── Exercise text

China’s development of hypersonic weapons (HSWs) should seriously concern the U.S., as well as allies and partners. Washington must address this capability gap now—before the imbalance undermines stability in the Indo–Pacific and provides China with an operational edge in a future conflict with the U.S. The United States could—and should—quickly catch up with Chinese (and Russian) advances in HSWs for the purposes of both conventional and strategic stability, especially at a time when there are growing questions about U.S. global leadership. China’s summer launch may not exactly have been a near-Sputnik moment, but it was definitely a hypersonic shot across the bow of the American ship of state.
China is now outpacing the United States in hypersonic weapons development.
This dynamic has the potential to undermine strategic and conventional stability and deterrence in the Indo–Pacific.

────

Using the text about hypersonic weapons, decide whether each statement agrees with it: (a) China is ahead of the United States in developing hypersonic weapons; (b) the text calls China's summer launch a Sputnik moment; (c) the text advises Washington to delay addressing the capability gap. For each, answer yes or no and quote the deciding words. The material has no connection to the text about hypersonic weapons.

── Given data

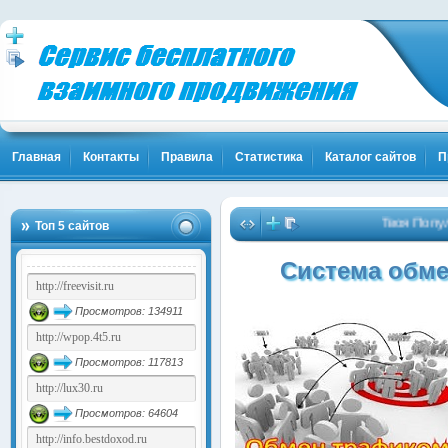
Главная
Контакты
Правила
Статистика
Каталог сайтов
П
Твоя Популяр
Топ 5 сайтов
Система обме
Просмотров: 134911
Просмотров: 117813
Просмотров: 64604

────

Written response:
(a) Yes: "China is now outpacing the United States in hypersonic weapons development."
(b) No: "China’s summer launch may not exactly have been a near-Sputnik moment"
(c) No: "Washington must address this capability gap now"